TAREFAS DO EXERCÍCIO -
(a) No trecho sobre o discurso da ministra Damares Alves na ONU, quais organizações vão denunciar na próxima semana as políticas do governo brasileiro em relação aos povos indígenas?
(b) Dê continuidade ao texto sobre a reação ao discurso da ministra na ONU a partir da última frase apresentada.

TRECHO DA PÁGINA -
O discurso da ministra Damares Alves, na ONU, em Genebra, nesta segunda-feira (24) provocou reação por parte de organizações que atuam na área de direitos humanos. Para a ONG Conectas, a fala da ministra foi repleta de omissões e autopropaganda, mostrando um país que não existe. O Brasil vai ser alvo de denúncias no Conselho de Direitos Humanos das Nações Unidas por violar os direitos humanos.

Políticas implementadas pelo governo brasileiro em relação aos povos indígenas, por exemplo, serão denunciadas na próxima semana por Conectas, Comissão Arns e Instituto Socioambiental. "Faremos um evento paralelo sobre ataques aos direitos dos povos indígenas. Vamos denunciar as políticas implementadas, incluindo o desmonte da Funai", explica Camila Asano, coordenadora de programas da Conectas Direitos Humanos.

Segundo ela, durante as reuniões do Conselho, a ideia é chamar a atenção da comunidade internacional para o que vem acontecendo no Brasil na área de direitos humanos.

DADOS EXIBIDOS -

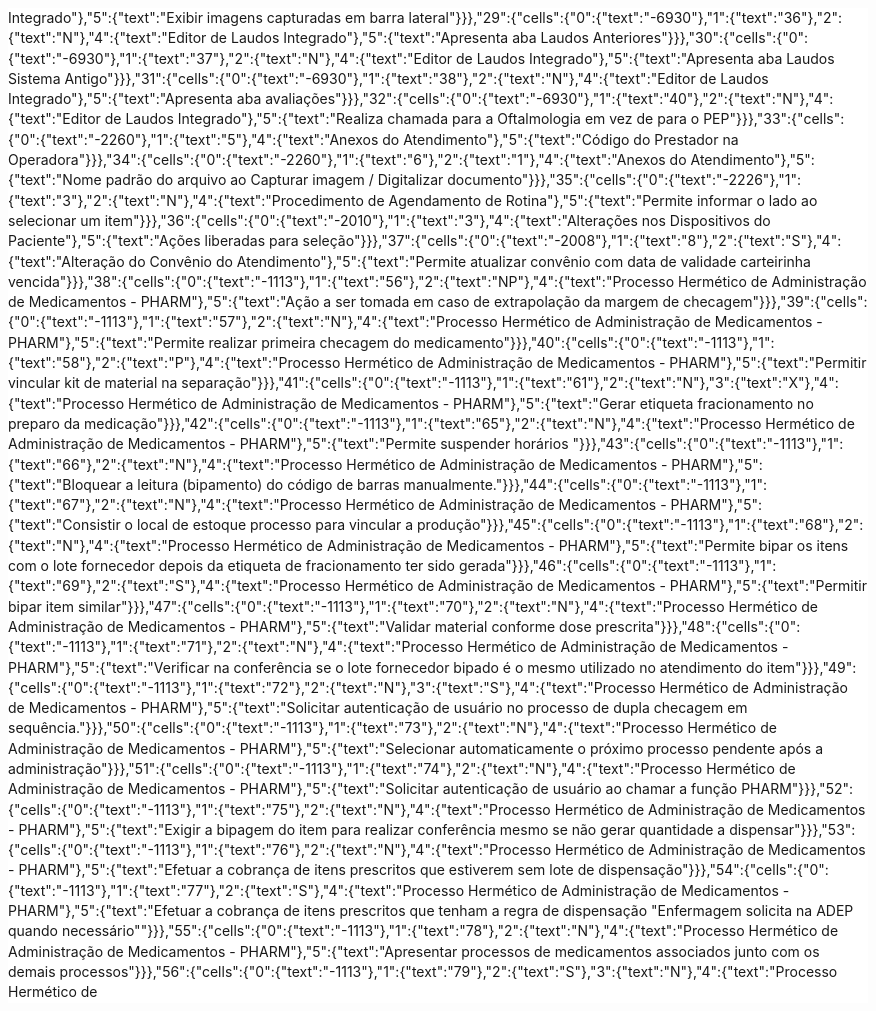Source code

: Integrado"},"5":{"text":"Exibir imagens capturadas em barra lateral"}}},"29":{"cells":{"0":{"text":"-6930"},"1":{"text":"36"},"2":{"text":"N"},"4":{"text":"Editor de Laudos Integrado"},"5":{"text":"Apresenta aba Laudos Anteriores"}}},"30":{"cells":{"0":{"text":"-6930"},"1":{"text":"37"},"2":{"text":"N"},"4":{"text":"Editor de Laudos Integrado"},"5":{"text":"Apresenta aba Laudos Sistema Antigo"}}},"31":{"cells":{"0":{"text":"-6930"},"1":{"text":"38"},"2":{"text":"N"},"4":{"text":"Editor de Laudos Integrado"},"5":{"text":"Apresenta aba avaliações"}}},"32":{"cells":{"0":{"text":"-6930"},"1":{"text":"40"},"2":{"text":"N"},"4":{"text":"Editor de Laudos Integrado"},"5":{"text":"Realiza chamada para a Oftalmologia em vez de para o PEP"}}},"33":{"cells":{"0":{"text":"-2260"},"1":{"text":"5"},"4":{"text":"Anexos do Atendimento"},"5":{"text":"Código do Prestador na Operadora"}}},"34":{"cells":{"0":{"text":"-2260"},"1":{"text":"6"},"2":{"text":"1"},"4":{"text":"Anexos do Atendimento"},"5":{"text":"Nome padrão do arquivo ao Capturar imagem / Digitalizar documento"}}},"35":{"cells":{"0":{"text":"-2226"},"1":{"text":"3"},"2":{"text":"N"},"4":{"text":"Procedimento de Agendamento de Rotina"},"5":{"text":"Permite informar o lado ao selecionar um item"}}},"36":{"cells":{"0":{"text":"-2010"},"1":{"text":"3"},"4":{"text":"Alterações nos Dispositivos do Paciente"},"5":{"text":"Ações liberadas para seleção"}}},"37":{"cells":{"0":{"text":"-2008"},"1":{"text":"8"},"2":{"text":"S"},"4":{"text":"Alteração do Convênio do Atendimento"},"5":{"text":"Permite atualizar convênio com data de validade carteirinha vencida"}}},"38":{"cells":{"0":{"text":"-1113"},"1":{"text":"56"},"2":{"text":"NP"},"4":{"text":"Processo Hermético de Administração de Medicamentos - PHARM"},"5":{"text":"Ação a ser tomada em caso de extrapolação da margem de checagem"}}},"39":{"cells":{"0":{"text":"-1113"},"1":{"text":"57"},"2":{"text":"N"},"4":{"text":"Processo Hermético de Administração de Medicamentos - PHARM"},"5":{"text":"Permite realizar primeira checagem do medicamento"}}},"40":{"cells":{"0":{"text":"-1113"},"1":{"text":"58"},"2":{"text":"P"},"4":{"text":"Processo Hermético de Administração de Medicamentos - PHARM"},"5":{"text":"Permitir vincular kit de material na separação"}}},"41":{"cells":{"0":{"text":"-1113"},"1":{"text":"61"},"2":{"text":"N"},"3":{"text":"X"},"4":{"text":"Processo Hermético de Administração de Medicamentos - PHARM"},"5":{"text":"Gerar etiqueta fracionamento no preparo da medicação"}}},"42":{"cells":{"0":{"text":"-1113"},"1":{"text":"65"},"2":{"text":"N"},"4":{"text":"Processo Hermético de Administração de Medicamentos - PHARM"},"5":{"text":"Permite suspender horários "}}},"43":{"cells":{"0":{"text":"-1113"},"1":{"text":"66"},"2":{"text":"N"},"4":{"text":"Processo Hermético de Administração de Medicamentos - PHARM"},"5":{"text":"Bloquear a leitura (bipamento) do código de barras manualmente."}}},"44":{"cells":{"0":{"text":"-1113"},"1":{"text":"67"},"2":{"text":"N"},"4":{"text":"Processo Hermético de Administração de Medicamentos - PHARM"},"5":{"text":"Consistir o local de estoque processo para vincular a produção"}}},"45":{"cells":{"0":{"text":"-1113"},"1":{"text":"68"},"2":{"text":"N"},"4":{"text":"Processo Hermético de Administração de Medicamentos - PHARM"},"5":{"text":"Permite bipar os itens com o lote fornecedor depois da etiqueta de fracionamento ter sido gerada"}}},"46":{"cells":{"0":{"text":"-1113"},"1":{"text":"69"},"2":{"text":"S"},"4":{"text":"Processo Hermético de Administração de Medicamentos - PHARM"},"5":{"text":"Permitir bipar item similar"}}},"47":{"cells":{"0":{"text":"-1113"},"1":{"text":"70"},"2":{"text":"N"},"4":{"text":"Processo Hermético de Administração de Medicamentos - PHARM"},"5":{"text":"Validar material conforme dose prescrita"}}},"48":{"cells":{"0":{"text":"-1113"},"1":{"text":"71"},"2":{"text":"N"},"4":{"text":"Processo Hermético de Administração de Medicamentos - PHARM"},"5":{"text":"Verificar na conferência se o lote fornecedor bipado é o mesmo utilizado no atendimento do item"}}},"49":{"cells":{"0":{"text":"-1113"},"1":{"text":"72"},"2":{"text":"N"},"3":{"text":"S"},"4":{"text":"Processo Hermético de Administração de Medicamentos - PHARM"},"5":{"text":"Solicitar autenticação de usuário no processo de dupla checagem em sequência."}}},"50":{"cells":{"0":{"text":"-1113"},"1":{"text":"73"},"2":{"text":"N"},"4":{"text":"Processo Hermético de Administração de Medicamentos - PHARM"},"5":{"text":"Selecionar automaticamente o próximo processo pendente após a administração"}}},"51":{"cells":{"0":{"text":"-1113"},"1":{"text":"74"},"2":{"text":"N"},"4":{"text":"Processo Hermético de Administração de Medicamentos - PHARM"},"5":{"text":"Solicitar autenticação de usuário ao chamar a função PHARM"}}},"52":{"cells":{"0":{"text":"-1113"},"1":{"text":"75"},"2":{"text":"N"},"4":{"text":"Processo Hermético de Administração de Medicamentos - PHARM"},"5":{"text":"Exigir a bipagem do item para realizar conferência mesmo se não gerar quantidade a dispensar"}}},"53":{"cells":{"0":{"text":"-1113"},"1":{"text":"76"},"2":{"text":"N"},"4":{"text":"Processo Hermético de Administração de Medicamentos - PHARM"},"5":{"text":"Efetuar a cobrança de itens prescritos que estiverem sem lote de dispensação"}}},"54":{"cells":{"0":{"text":"-1113"},"1":{"text":"77"},"2":{"text":"S"},"4":{"text":"Processo Hermético de Administração de Medicamentos - PHARM"},"5":{"text":"Efetuar a cobrança de itens prescritos que tenham a regra de dispensação \"Enfermagem solicita na ADEP quando necessário\""}}},"55":{"cells":{"0":{"text":"-1113"},"1":{"text":"78"},"2":{"text":"N"},"4":{"text":"Processo Hermético de Administração de Medicamentos - PHARM"},"5":{"text":"Apresentar processos de medicamentos associados junto com os demais processos"}}},"56":{"cells":{"0":{"text":"-1113"},"1":{"text":"79"},"2":{"text":"S"},"3":{"text":"N"},"4":{"text":"Processo Hermético de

RESPOSTAS POR TAREFA -
(a) Conectas, Comissão Arns e Instituto Socioambiental.

(b)
Para a Conectas, a ministra Damares Alves tentou blindar a imagem do Brasil na ONU com discurso repleto de omissões.

"O governo Bolsonaro se elegeu a partir de uma plataforma anti-direitos e com discurso de ódio contra indígenas, LGBTs, negros e mulheres. Esse governo vem implementando exatamente esse discurso. Ele segue apresentando projetos que violam sistematicamente direitos humanos tais como a excludente de ilicitude, ou de mineração em territórios indígenas, enquanto atacam jornalistas com discursos misóginos e chamam pessoas que vivem com HIV/AIDS de 'despesa para todos no Brasil'", disse Camila.

O discurso da ministra reflete o "encolhimento da relevância internacional do Brasil", na visão da Conectas. "Ser membro do Conselho de Direitos Humanos implica compromisso na busca de soluções para as diversas crises e opressões nas diferentes regiões do mundo. Damares utilizou seus breves minutos na ONU como mero palanque de autopropaganda do governo Bolsonaro".

"Sem corrupção, já começa a sobrar dinheiro para proteger nossos brasileiros"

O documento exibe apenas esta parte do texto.